Всему, что идет от режиссерского штукарства, что идет от «зрелища» и обращено только к «глазу и уху» театральной публики, Станиславский объявил войну. Без «переживания» артистов сценическое представление мертво, оно не проникает в душу зрителей. Не пышность постановки, яркая живопись, танцы, народные сцены, а прежде всего живые артистические чувства, мысли, воля «вскрывают сердечные глубины артистов и зрителей для их взаимного слияния».
Станиславский протестовал против захлестнувших сцену в 1920-е годы левацких экспериментов, он прозорливо отметил, что так называемые «новые веяния» не являлись естественной эволюцией в актерском деле, а «лишь искусственно привитой модой».
Проблема взаимодействия режиссера и актера и сегодня остается одной из самых злободневных, так же как не только не исчезла, а даже возросла опасность чужеродной, искусственно прививаемой моды… Именно здесь, в этом пункте, совершается внутреннее размежевание различных режиссерских течений, о которых снова так много спорят. Станиславский решал эту проблему на уровне мировоззренческом, в сфере социально-философского отношения к человеку, подчиняя эстетику Природе и ее законам. Известный философский парадокс поэмы «Великий инквизитор» из романа Достоевского «Братья Карамазовы», — с его диалектикой свободы и принудительной гармонии, — режиссер решал в пользу свободы…

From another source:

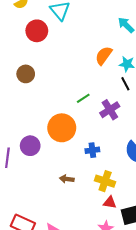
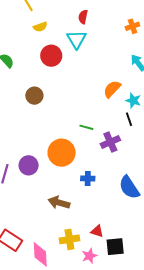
green line: (83, 98) -> (86, 127), turned 40
brown arrow: (67, 179) -> (59, 203), size x1.5
yellow cross: (105, 181) -> (69, 239), moved, turned -36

Свои открытия он проверял на самом себе, оплатив их годами напряженного труда и исканий. Создавая свою «грамматику» сценического творчества, он бесстрашно и неотступно шел к познанию сокровенных тайн искусства. Пафос мучительного порой поиска и радость обретения истины — их светом освещен его жизненный путь от поры юности. Однажды, уже на склоне лет, его спросили — в чем счастье и был ли счастлив он сам? Он ответил: «Долго жил. Много видел. Имел хорошую семью, детей. Жизнь раскидала всех по миру. Искал славы. Нашел. Видел почести, был молод. Состарился. Скоро надо умирать. Теперь спросите меня: в чем счастье на земле? В познавании. В искусстве и в работе, в постигновении его. Познавая искусство в себе, познаешь природу, жизнь мира, смысл жизни, познаешь душу — талант! Выше этого счастья нет». Чтобы ответить так, надо иметь великую душу и могучий характер.
Станиславский рано подметил, как легко актер запутывается и засасывается в тине лести и похвал. Еще бы! Ведь всегда побеждает то, что приятнее, чему больше всего хочется верить. Побеждает комплимент очаровательных поклонниц, а не горькая истина знатока… И он со всей страстью своей горячей души взывал (конечно же заклиная и самого себя): «Молодые актеры! Бойтесь ваших поклонниц! Ухаживайте за ними, если угодно, но не говорите с ними об искусстве! Учитесь вовремя, с первых шагов слушать, понимать и любить жестокую правду о себе! И знайте тех, кто вам может ее сказать. Вот с такими людьми говорите побольше об искусстве. Пусть они почаще ругают вас!»
Работа, работа, работа… Работа над собой… — с этих слов будут начинаться заглавия его будущих книг. Титанический труд сопровождал его всю жизнь, до последнего вздоха. Это непрерывное трудовое напряжение утомляло, порой изнуряло, но не разрушало, не сжигало его — ибо в нем и заключалось его счастье. Станиславский не был честолюбцем. Смысл и цель жизни он понимал как служение людям, Делу, которое гораздо больше его самого, как служение истине, добру и красоте. Все, что он открыл, что приобрел в долгих творческих муках, он хотел отдать другим. Уроки и открытия, сделанные в своей «школе», он стремился сделать достоянием всех. И на склоне лет он снова повторит: «Смысл моей работы именно в ее внедрении в общетеатральную практику». А в одном из писем 1934 года признавался: «Я несчастный мученик, который много знает и чувствует себя обязанным передать другим то, что мне случайно удалось узнать… Мне не важна слава. Мне важны секреты, которые никто не согласится поведать. Знаменитые актеры обыкновенно хранят их для себя. Вот почему наше искусство топчется на месте. Я хочу отдать все».